Study text Block Start
Scaling Notion’s Data Lake: From Postgres to Massive S3 Lake

BY Mark Howell 14 July 20244 MINS READ
article cover

Today in Edworking News we want to talk about Building and scaling Notion’s data lake
In the past three years Notion’s data has expanded 10x due to user and content growth, with a doubling rate of 6-12 months. Managing this rapid growth while meeting the ever-increasing data demands of critical product and analytics use cases, especially our recent Notion AI features, meant building and scaling Notion’s data lake. Here’s how we did it.

Notion’s Data Model and Growth

Everything you see in Notion—texts, images, headings, lists, database rows, pages, etc—despite differing front-end representations and behaviors, is modeled as a "block" entity in the back end and stored in the Postgres database with a consistent structure, schema, and associated metadata. Due to active user engagement and content creation, block data has been doubling every 6 to 12 months. By the start of 2021, we had over 20 billion block rows in Postgres. As of now, this figure has skyrocketed to over 200 billion blocks, translating to hundreds of terabytes of data, even after compression.

Challenges Faced in Scaling

Operability

The sheer volume of data meant that managing 480 Fivetran connectors, especially during periods of Postgres re-sharding and maintenance, was overly burdensome.

Speed, Data Freshness, and Cost

Ingesting data into Snowflake started to lag, becoming slower and costlier due to Notion’s predominantly update-heavy workload. Traditional data warehouses optimized for insert-heavy tasks struggled with Notion's unique requirements.

Use Case Support

The complexity and volume of data transformation needed to support Notion's AI and search operations became too complicated for standard SQL interfaces.
Study text Block End
§ Activity
Copy word for word the stretch of the article on Notion's data lake from "Operability" through "Notion's unique requirements.".
Data Block Start
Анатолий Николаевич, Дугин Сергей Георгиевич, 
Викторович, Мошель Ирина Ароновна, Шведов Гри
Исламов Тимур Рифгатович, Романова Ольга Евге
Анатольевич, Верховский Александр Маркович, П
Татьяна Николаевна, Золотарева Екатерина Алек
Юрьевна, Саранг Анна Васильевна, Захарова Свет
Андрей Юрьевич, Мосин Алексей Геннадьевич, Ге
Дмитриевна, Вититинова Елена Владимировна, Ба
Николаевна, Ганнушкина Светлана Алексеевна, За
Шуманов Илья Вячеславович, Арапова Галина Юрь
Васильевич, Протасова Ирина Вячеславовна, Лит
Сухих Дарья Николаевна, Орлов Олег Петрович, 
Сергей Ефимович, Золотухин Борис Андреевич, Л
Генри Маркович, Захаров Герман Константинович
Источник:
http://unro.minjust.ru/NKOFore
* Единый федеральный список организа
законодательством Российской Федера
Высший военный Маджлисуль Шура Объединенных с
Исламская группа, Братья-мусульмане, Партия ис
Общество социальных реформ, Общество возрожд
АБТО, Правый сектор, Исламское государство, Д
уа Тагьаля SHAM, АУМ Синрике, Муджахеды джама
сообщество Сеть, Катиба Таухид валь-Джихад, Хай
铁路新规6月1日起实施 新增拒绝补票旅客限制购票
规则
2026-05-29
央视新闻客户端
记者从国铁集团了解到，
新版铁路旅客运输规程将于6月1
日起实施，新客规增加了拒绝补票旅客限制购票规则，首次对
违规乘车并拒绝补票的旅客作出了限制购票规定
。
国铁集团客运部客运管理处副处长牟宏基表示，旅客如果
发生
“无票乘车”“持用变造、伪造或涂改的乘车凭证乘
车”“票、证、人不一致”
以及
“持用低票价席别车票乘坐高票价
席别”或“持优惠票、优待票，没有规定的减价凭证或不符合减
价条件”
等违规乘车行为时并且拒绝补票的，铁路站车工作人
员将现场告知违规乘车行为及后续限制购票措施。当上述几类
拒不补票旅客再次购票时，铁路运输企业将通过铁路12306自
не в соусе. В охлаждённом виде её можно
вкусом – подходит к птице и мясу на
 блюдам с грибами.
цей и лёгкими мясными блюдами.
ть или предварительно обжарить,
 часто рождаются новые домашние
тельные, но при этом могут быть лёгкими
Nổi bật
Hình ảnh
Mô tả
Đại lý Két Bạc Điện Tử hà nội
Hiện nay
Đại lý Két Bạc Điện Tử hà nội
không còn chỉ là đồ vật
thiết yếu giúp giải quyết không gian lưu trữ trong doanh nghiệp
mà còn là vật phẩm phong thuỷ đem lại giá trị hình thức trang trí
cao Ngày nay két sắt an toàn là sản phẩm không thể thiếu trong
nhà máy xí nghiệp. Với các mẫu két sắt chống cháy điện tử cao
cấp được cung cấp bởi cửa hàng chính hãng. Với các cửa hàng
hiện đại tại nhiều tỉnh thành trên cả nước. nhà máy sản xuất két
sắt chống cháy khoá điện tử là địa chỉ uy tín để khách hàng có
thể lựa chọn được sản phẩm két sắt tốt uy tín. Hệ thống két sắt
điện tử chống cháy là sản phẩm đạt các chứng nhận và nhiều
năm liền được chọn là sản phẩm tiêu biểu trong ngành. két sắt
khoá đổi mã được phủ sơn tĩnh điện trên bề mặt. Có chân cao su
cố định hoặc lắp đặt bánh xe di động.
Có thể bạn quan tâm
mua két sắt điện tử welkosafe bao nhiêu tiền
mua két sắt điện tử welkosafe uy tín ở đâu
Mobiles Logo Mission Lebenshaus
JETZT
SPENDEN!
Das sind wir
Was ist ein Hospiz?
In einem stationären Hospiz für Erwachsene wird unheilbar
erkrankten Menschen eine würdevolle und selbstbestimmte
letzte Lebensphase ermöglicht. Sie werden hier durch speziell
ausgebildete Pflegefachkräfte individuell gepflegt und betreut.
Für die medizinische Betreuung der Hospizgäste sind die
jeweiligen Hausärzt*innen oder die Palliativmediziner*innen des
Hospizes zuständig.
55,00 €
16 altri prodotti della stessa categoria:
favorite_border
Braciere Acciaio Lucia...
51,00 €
Data Block End
§ Output
Operability

The sheer volume of data meant that managing 480 Fivetran connectors, especially during periods of Postgres re-sharding and maintenance, was overly burdensome.

Speed, Data Freshness, and Cost

Ingesting data into Snowflake started to lag, becoming slower and costlier due to Notion’s predominantly update-heavy workload. Traditional data warehouses optimized for insert-heavy tasks struggled with Notion's unique requirements.